**Work order**
Answer these questions from the laccase part page.
1. Which E. coli cells were transformed with the parts?
2. Which dye was used to test the laccases for decolorization?
3. At what temperature and for how long was the cell suspension with SDZ sodium salt incubated?

**Passage to read**
----------------
Part:BBa_K863020

bhal laccase from Bacillus halodurans with T7 promoter, RBS and His-tag

bhal laccase from Bacillus halodurans with T7 and HIS

Sequence and Features

We aimed to express this protein in E. coli to study the laccase activity on synthetic substrates at different pH levels. E. coli BL21Star cells were transformed with these parts, each of which contained a T7 promoter and termination sequence flanking the coding sequences. Expression was induced with IPTG and protein expression was performed, after which cells were harvested followed by sonication in protein extraction buffer. A pET160-GW/CAT construct expressing the chloramphenicol acetyltransferase (CAT) protein was used as a positive control for induction. The soluble fraction was analyzed on a 12% SDS-PAGE gel followed by Coomassie staining (Fig. 1). We observed expression of the positive control CAT protein (~32 kDa), but no evidence of tthl or bhal expression (Fig 2.)

Fig 1. SDS PAGE of laccase proteins.

Nevertheless, we assumed there would be some functional laccase present, and proceeded with decolorisation assays.

We tested the laccases on the decolorization of bromophenol blue. We first experimented with a standard solution of laccase purified from Trametes versicolor by incubating bromophenol blue in a buffer containing copper sulphate with various quantities of Trametes laccase.

Next, we assayed the E. coli protein extracts for laccase activity at different pH levels. The positive control, from Trametes, worked very well as a positive control, but only at low pH. Aside from that, there was no significant difference between the absorbance of the laccases and the negative control (Fig 3.).

Fig 3. Absorbance values of laccase proteins (Trametes = Positive control; CAT = Negatice control)

Added by LZU-HS-China-C

We think that this laccase may degrade antibiotics, but we are worried that the degradation antibiotic products of this laccase will have an adverse effect on the human body, so we studied the sulfadiazine degradation products of this laccase.

Speculate the degradation pathway of sulfadiazine

In the experiment, liquid-mass spectrometry (HPLC-MS) was used in the resting state to explore the degradation pathway of SDZ. First, EcN-IL was inoculated into LB medium at 37°C overnight at 1% inoculum. After centrifugation to remove the supernatant, the bacteria were collected (6000 r/min, 10 min). The bacteria were washed twice with deionized water and then prepared into a bacterial suspension with a cell concentration of 1.0×109 CFU/mL, and 5 mL of the cell suspension was taken. Solution, add SDZ sodium salt with a final concentration of 5 mg/L to it, three replicates for each group. Incubate at 35°C for 3 hours and then centrifuge (10000 r/min, 10 min), collect the supernatant into a 2mL PE tube, and finally filter it into a special brown sample bottle for HPLC using a 0.22 μm organic filter membrane. The chromatographic analysis column is a C18 column (2.1 mm×100 mm; particle size: 3 μm) with a column temperature of 30°C; mobile phase A is 0.1% formic acid aqueous solution, mobile phase B is methanol, flow rate is 0.3 mL/min, and sample volume 20 μL, electrospray ion source (ESI+). Elution program

Figure 1

Laccase first breaks the S-N bond of sulfadiazine itself to divide it into two parts, and then undergoes a series of oxidation reactions to finally form an ion with m/z of 174.07 (C6H7NO3S) sulfanilic acid and a mass-to-charge ratio of 127.09.
----------------
**Data extract**

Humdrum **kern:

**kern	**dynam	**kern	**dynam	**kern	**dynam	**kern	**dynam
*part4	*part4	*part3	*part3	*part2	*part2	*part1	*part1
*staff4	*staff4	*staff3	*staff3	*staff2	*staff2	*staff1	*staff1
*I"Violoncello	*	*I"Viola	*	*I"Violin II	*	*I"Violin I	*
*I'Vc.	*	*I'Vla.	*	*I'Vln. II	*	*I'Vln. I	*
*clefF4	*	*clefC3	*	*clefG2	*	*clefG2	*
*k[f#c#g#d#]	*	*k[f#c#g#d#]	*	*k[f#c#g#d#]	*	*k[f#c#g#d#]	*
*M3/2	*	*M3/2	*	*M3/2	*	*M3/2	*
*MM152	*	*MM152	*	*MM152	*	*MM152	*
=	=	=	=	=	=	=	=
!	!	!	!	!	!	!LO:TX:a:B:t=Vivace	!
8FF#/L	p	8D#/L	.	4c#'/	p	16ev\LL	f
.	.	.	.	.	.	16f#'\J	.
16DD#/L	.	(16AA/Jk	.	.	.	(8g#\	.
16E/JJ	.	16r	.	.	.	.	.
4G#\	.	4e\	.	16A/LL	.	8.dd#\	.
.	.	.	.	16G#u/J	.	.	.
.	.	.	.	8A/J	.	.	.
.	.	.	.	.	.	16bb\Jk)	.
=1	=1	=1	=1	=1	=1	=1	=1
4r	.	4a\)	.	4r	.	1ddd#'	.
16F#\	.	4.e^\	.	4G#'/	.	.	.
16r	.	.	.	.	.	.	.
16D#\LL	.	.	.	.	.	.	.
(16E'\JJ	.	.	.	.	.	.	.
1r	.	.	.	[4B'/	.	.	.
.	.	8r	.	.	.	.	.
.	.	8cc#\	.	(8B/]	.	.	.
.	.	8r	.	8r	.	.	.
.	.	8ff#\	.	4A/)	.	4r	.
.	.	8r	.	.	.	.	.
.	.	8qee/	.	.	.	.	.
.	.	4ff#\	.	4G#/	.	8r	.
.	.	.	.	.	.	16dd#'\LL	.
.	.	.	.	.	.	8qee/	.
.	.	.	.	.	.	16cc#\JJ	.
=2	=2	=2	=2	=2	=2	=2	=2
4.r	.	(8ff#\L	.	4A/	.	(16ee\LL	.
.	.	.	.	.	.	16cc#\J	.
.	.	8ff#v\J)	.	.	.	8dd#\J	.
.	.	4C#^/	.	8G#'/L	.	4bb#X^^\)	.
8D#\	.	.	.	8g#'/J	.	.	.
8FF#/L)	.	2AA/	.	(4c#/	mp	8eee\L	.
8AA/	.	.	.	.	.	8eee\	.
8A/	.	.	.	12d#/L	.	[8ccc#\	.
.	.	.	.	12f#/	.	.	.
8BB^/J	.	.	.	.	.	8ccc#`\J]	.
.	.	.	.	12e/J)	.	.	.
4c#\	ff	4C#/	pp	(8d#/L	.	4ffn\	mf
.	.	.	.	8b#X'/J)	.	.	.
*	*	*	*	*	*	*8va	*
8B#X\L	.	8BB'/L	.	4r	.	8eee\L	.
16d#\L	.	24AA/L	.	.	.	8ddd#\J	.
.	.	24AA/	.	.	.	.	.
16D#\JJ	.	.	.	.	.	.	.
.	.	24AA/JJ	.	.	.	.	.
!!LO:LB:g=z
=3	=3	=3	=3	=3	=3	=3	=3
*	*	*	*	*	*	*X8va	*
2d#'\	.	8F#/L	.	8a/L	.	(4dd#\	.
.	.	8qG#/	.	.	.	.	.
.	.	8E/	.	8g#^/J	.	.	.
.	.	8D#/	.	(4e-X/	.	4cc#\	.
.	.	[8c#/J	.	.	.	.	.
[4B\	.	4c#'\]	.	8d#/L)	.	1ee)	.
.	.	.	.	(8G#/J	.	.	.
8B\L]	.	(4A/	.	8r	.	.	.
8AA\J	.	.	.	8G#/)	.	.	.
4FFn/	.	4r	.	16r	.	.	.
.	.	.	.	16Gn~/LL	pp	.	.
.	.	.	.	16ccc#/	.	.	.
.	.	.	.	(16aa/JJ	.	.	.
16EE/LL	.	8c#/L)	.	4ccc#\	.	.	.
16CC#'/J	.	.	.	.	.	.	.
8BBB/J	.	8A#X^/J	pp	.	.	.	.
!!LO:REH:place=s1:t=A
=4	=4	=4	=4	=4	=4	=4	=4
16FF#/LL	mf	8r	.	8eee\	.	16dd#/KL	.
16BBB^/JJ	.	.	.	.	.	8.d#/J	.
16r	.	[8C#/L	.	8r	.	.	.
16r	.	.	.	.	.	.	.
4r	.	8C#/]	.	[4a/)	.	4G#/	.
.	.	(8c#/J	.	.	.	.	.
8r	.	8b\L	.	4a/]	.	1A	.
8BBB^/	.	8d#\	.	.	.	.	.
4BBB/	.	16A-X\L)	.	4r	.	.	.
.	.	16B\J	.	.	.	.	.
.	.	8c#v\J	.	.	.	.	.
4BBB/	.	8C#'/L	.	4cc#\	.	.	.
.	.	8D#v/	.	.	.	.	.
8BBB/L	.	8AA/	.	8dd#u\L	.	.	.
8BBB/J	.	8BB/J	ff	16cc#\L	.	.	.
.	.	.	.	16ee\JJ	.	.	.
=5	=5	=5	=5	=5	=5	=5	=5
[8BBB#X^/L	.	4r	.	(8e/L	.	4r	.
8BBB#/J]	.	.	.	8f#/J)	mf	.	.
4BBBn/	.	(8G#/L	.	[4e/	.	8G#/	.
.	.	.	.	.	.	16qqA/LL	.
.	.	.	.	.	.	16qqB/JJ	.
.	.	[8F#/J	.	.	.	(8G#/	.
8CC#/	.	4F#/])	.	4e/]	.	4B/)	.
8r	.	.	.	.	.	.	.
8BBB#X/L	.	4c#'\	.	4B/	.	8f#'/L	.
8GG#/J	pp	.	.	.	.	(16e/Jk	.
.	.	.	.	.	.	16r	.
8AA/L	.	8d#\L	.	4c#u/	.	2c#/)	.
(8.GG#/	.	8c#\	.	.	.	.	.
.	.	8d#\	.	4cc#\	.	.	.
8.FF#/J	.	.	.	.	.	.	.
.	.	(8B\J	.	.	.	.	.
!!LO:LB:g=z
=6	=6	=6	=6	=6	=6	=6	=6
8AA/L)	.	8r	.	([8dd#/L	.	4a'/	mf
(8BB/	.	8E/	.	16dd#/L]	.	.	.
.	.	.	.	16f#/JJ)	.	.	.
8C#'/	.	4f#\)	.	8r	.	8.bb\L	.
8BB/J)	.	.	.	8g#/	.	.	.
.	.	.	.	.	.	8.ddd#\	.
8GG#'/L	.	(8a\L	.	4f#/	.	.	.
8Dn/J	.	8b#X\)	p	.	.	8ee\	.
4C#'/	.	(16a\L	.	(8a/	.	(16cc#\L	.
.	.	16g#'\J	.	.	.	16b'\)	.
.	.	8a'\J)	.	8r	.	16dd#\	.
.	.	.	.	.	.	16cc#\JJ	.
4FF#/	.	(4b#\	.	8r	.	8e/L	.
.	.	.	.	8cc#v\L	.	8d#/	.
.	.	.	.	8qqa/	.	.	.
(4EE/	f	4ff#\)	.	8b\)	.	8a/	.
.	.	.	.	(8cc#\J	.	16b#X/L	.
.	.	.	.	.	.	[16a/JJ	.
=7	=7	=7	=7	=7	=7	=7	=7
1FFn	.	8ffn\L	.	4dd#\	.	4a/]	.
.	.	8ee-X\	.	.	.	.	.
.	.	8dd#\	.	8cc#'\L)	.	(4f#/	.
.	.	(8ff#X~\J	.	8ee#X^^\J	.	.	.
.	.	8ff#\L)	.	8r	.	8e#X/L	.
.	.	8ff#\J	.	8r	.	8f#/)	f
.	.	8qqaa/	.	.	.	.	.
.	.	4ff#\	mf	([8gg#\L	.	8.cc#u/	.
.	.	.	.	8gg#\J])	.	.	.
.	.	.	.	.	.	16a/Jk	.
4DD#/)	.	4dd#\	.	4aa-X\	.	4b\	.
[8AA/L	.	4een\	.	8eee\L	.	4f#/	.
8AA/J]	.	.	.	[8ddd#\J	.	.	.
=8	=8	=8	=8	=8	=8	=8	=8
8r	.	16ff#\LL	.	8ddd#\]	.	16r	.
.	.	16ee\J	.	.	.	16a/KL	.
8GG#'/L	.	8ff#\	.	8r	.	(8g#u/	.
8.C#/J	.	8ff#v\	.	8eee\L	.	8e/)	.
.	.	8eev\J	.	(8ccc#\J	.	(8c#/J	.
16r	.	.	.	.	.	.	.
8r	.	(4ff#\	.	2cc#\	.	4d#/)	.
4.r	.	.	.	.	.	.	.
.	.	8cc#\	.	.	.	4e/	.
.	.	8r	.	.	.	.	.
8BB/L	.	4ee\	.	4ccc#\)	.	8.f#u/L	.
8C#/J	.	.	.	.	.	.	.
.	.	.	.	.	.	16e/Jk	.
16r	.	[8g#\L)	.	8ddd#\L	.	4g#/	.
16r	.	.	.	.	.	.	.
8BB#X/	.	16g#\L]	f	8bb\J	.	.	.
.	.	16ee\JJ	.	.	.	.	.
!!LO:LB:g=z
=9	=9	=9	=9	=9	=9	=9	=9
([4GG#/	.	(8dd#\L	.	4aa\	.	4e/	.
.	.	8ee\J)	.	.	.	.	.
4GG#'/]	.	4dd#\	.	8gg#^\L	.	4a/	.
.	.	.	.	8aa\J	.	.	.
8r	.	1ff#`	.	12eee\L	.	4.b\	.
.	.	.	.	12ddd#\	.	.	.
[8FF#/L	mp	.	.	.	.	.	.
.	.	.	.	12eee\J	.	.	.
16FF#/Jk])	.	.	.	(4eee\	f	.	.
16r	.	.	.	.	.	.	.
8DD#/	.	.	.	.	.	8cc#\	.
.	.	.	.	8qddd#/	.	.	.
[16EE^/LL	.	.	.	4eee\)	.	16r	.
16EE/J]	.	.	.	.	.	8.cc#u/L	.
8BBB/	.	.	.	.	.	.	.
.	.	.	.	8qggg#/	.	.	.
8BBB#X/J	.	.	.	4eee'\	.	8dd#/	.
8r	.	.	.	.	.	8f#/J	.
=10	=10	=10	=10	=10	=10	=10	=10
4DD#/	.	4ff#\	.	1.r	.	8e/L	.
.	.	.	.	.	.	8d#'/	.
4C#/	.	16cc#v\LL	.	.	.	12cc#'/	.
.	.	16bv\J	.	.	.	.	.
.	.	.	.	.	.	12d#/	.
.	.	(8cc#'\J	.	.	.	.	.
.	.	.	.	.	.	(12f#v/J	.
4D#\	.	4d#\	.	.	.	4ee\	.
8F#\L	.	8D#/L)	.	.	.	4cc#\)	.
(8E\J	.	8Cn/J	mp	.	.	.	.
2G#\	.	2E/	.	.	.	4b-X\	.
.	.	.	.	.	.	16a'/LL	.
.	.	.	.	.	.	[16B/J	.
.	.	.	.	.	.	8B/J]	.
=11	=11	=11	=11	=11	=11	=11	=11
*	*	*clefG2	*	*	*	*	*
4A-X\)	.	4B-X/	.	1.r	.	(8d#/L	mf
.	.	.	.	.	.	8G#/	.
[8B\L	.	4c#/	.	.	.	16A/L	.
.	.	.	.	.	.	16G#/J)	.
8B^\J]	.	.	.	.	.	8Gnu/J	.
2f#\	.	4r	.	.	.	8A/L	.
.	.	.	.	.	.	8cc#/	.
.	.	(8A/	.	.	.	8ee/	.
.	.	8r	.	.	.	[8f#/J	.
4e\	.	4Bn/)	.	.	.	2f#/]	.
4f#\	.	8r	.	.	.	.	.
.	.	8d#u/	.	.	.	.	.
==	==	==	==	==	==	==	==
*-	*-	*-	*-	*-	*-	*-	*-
----------------
**Answer for this exercise**
1. E. coli BL21Star cells.
2. Bromophenol blue.
3. At 35°C for 3 hours.